The prophetic vision has exploded. Prophets were rare in biblical times—hardly two dozen in a thousand years—but recently the prophecy surged. There are a lot of credible accounts of prominent rabbis predicting the realized events. Some great ones predicted remote events, such as when Rabbi Nahman of Uman refused to conduct marriage ceremonies because the generation a hundred years from him would be better not born; that generation perished in Ukrainian pogroms and in the Holocaust. Rav Kaduri, the Lubavitcher Rebbe, Bava Salia, and less prominent rabbis established their prophetic abilities beyond doubt.

Our times saw Cain’s curses being lifted. Anesthesia and advanced medical procedures help alleviate women’s pain during childbirth. Advances in agriculture mean that men no longer need to toil to the point of exhaustion for their sustenance. Health improvements have increased everyone’s life expectancy, and stem cells theoretically offer an almost unlimited life span.

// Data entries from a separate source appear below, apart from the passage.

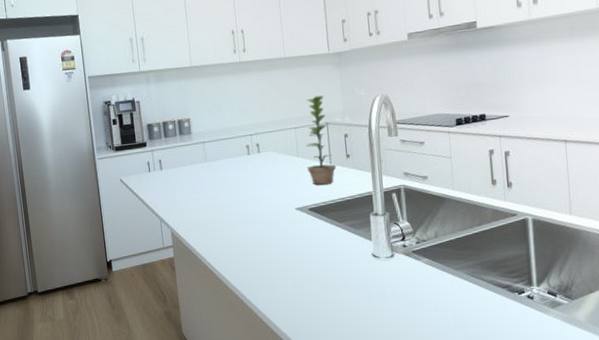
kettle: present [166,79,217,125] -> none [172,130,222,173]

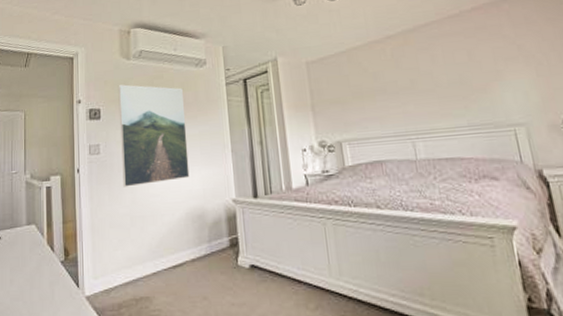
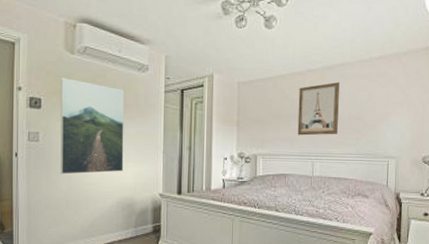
wall art: none [379,45,438,113] -> present [297,82,340,136]

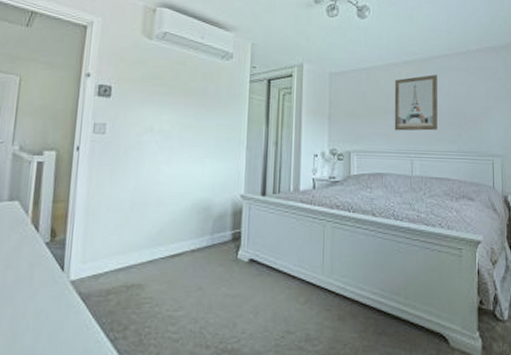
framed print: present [60,78,125,174] -> none [127,64,206,172]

History has always shamed those who predicted its end, and in no century was there a shortage of doomsayers. I’m not eager to join their ridiculed ranks, but there are some arguments beyond the claims of the Mayan calendar watchers that time runs faster now as the end of our cycle draws near. Even Rambam, though he quoted the Talmudic curse on those who calculate the end of times, offered his own estimate, which is now long expired.

God offered a forty-day grace period to Nineveh, and forty years to Judea after Israel was destroyed. Nineveh repented and survived, but Judea didn’t and perished. In the current Israel, Jews first rebelled against the divine will in 1967 when we failed to annex the land of Judea which God delivered into our hands miraculously. God slapped us with the Yom Kippur war, and saved us in it. Then we sinned irreparably by giving away Sinai, the Promised Land. Did 1978 start a forty-year countdown?

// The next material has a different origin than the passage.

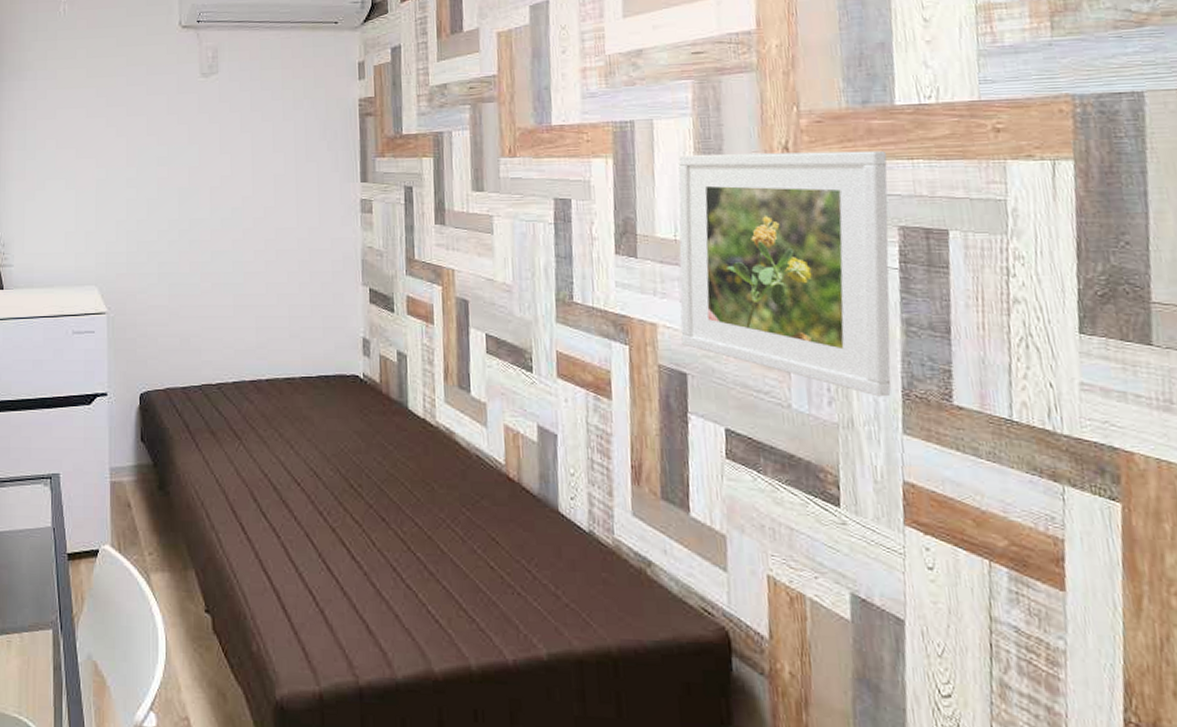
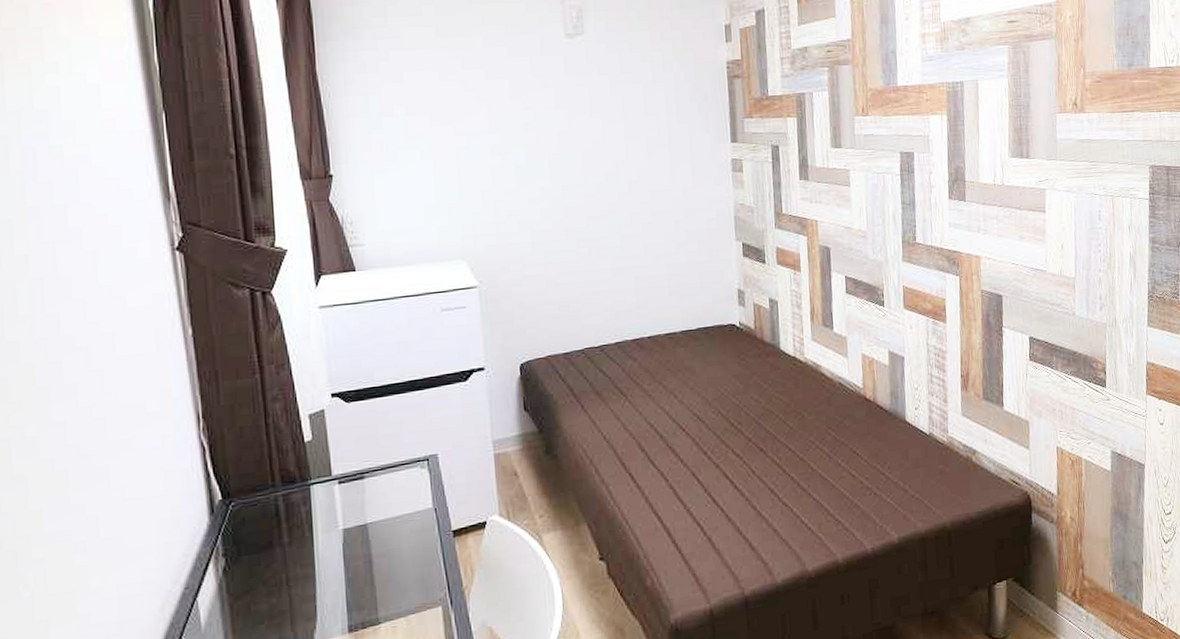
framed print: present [677,150,891,397] -> none [996,105,1144,300]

Deuteronomy 11:17 promises that God will close the heavens and there will be no rain if Jews refuse to heed his commandments – and indeed we have unprecedented drought for six years now.

There is a place in Esther 9 where, very unusually, four Hebrew letters are of non-standard size. The sages have long maintained that this is a prophecy. The four letters make the number 5-707, which is the Hebrew equivalent to the Gregorian year 1946-1947. That year ten Nazis were hanged in Nuremberg, and the transvestite Goring committed suicide. In Esther, Haman’s ten sons are hanged, and his daughter committed suicide, according to a midrash. To drive the point home to Jews, one of the Nazis, whose name does not deserve to be mentioned, screamed “The Purim 1946” at the gallows. In Esther 3, eleven months passed from the king’s order for the extermination of the Jews to their salvation; eleven years passed from the 1935 Nuremberg laws to the 1946 Nuremberg trials. In 1953, Stalin died during or just before Purim, days before the planned date that all Soviet Jews would be wiped out by transferring them to the coldest place in Siberia.

There are other strange correlations, including the number of Jews killed fighting for Jerusalem in 1967, the number of years between independence and capturing the Temple Mount (same as for King Jehoiakim), and many others. Every such oddity can be explained rationally—it is a matter of Jewish belief that God performs miracles without violating the laws of nature—but there are just too many coincidences.